Turkey: Over 50,000 Arrested, Suspended, or Fired over Coup Attempt

Turkish President Recep Tayyip Erdogan speaks during a political rally in Strasbourg, east
FREDERICK FLORIN/AFP/Getty

Turkey’s government has filed charges against 99 generals and admirals in connection with the military coup last weekend, bringing the total number of people arrested, fired, or suspended to over 50,000.

Some of Turkey’s soldiers involved in the coup are essentially claiming to have been duped, attacking Erdogan’s vacation hotel on Friday because they were told an “important terrorist leader” was the target.

The BBC notes that almost a third of Turkey’s top military officers are charged with participating in the coup, and the purge probably isn’t over yet, as President Recep Tayyip Erdogan contemplates further “emergency measures.”

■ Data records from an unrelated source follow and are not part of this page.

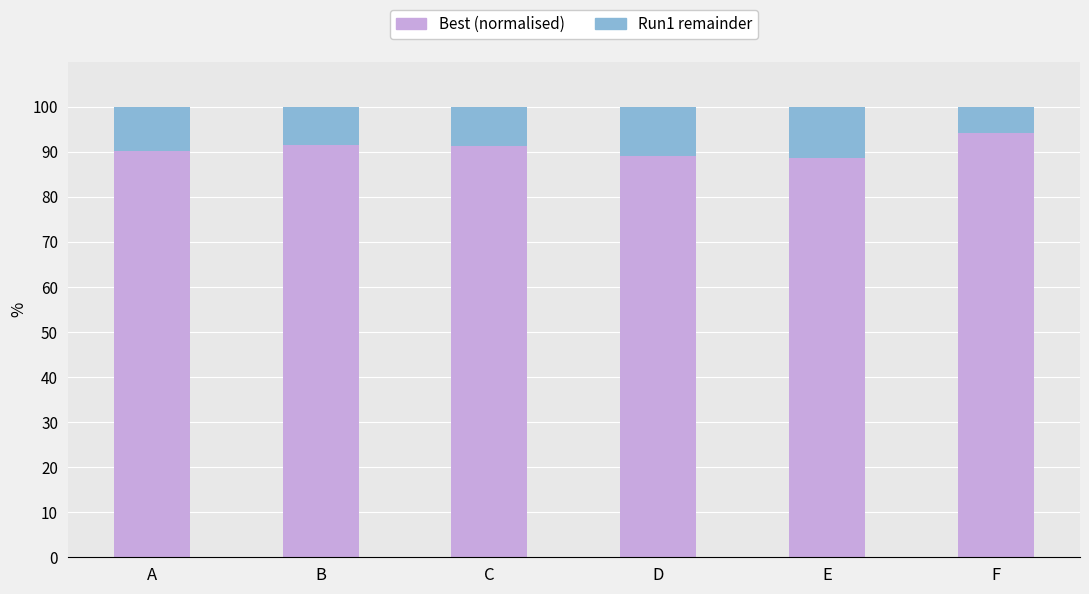

Is it true that Best (normalised) equals 50.8 at D?

False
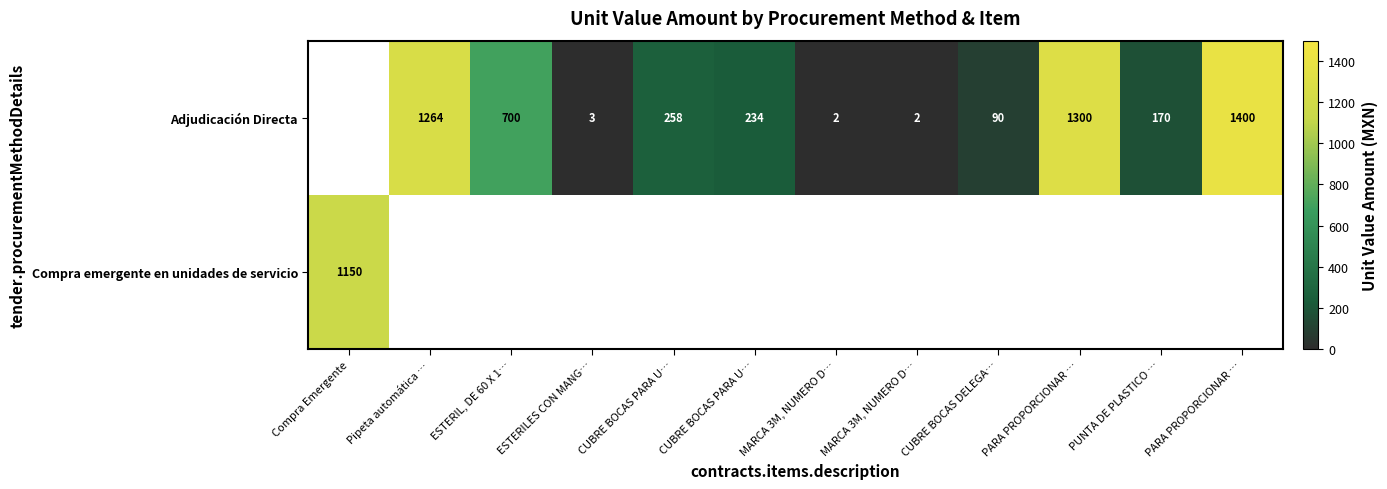

The Adjudicación Directa series shows 258.0 at CUBRE BOCAS PARA U…. True or false?

True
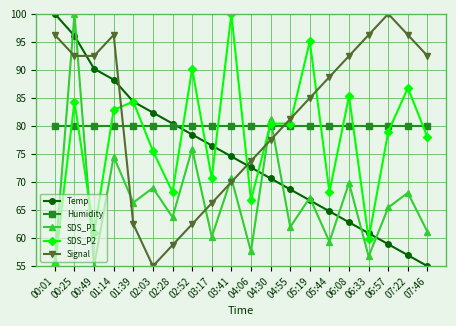

What is the minimum value for SDS_P1?

55.0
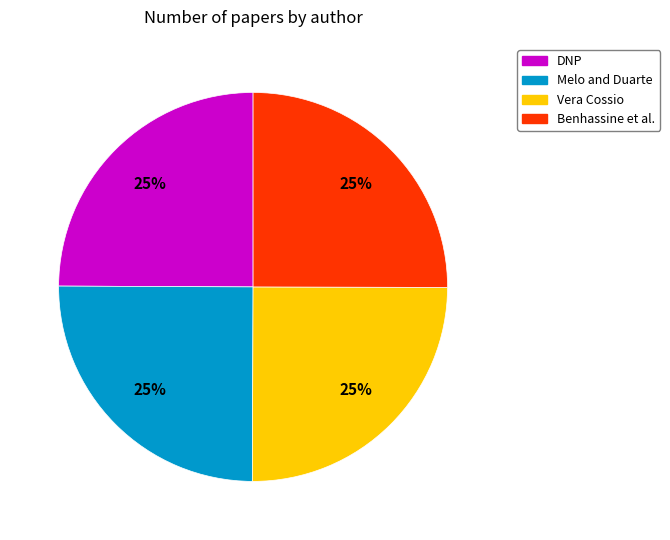

Does any single category account for the majority?

No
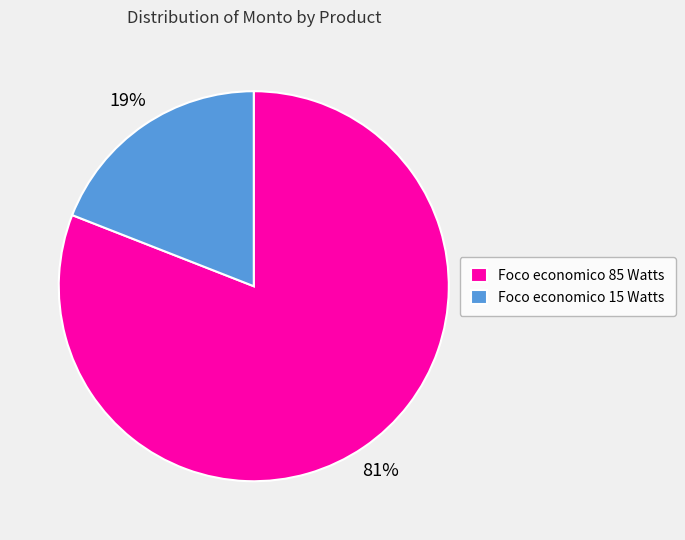

Which slice is the largest?

Foco economico 85 Watts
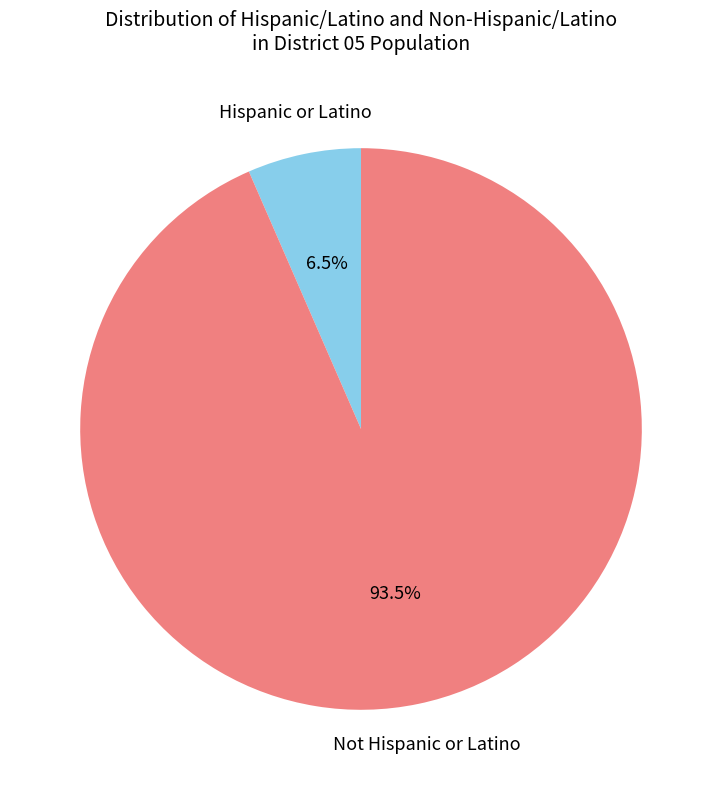

To the nearest percent, what is the difference between the largest and smallest slice percentages?

87%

Among those measures was a scramble of Turkish F-16 fighter jets, reportedly to intercept two Turkish coast guard vessels that were seeking escape to Greek waters.

Hurriyet Daily News reported on the Turkish soldiers who claimed to have been misled by their commanders:

The soldiers told interrogators that while 40 specially trained soldiers had been airlifted into an airbase with the order to attack a resort in southwestern Marmaris where Erdoğan was staying, the Aegean army command had given a separate order to not help pro-coup soldiers.

But Staff Colonel Ramazan Elmas, commander of the airbase in İzmir province, let the troops fly away from the base.

An unidentified amount of soldiers revealed during questioning that they were informed in mid-air about the military coup, which sought to overthrow Turkey’s government.

It is unclear how many soldiers proceeded with the attack, which killed Erdoğan’s two bodyguards, despite the warnings of there being a military coup.

Erdoğan told CNN in an exclusive interview on July 18 that if he had stayed in the hotel for 10 or 15 more minutes, he would have been killed or captured.

During the pivotal hours of the coup last weekend, when it seemed as if the bid to oust Erdogan might have been successful, many commentators observed that Turkey’s military was the bastion of secular authority in the country — the last remaining pillar of Mustafa Kemal Ataturk’s de-Islamification program. A purge that wipes out a third of the country’s top military officers could very well shatter that pillar for good.

A grim jest currently passing between international observers holds that it is incorrect for the media to describe the events of July 15 as a “failed” coup because it’s working out just fine for Recep Tayyip Erdogan and the Islamists — bringing the mortal enemy of Western civilization very close to absolute control over a NATO member with one of the world’s most formidable armies.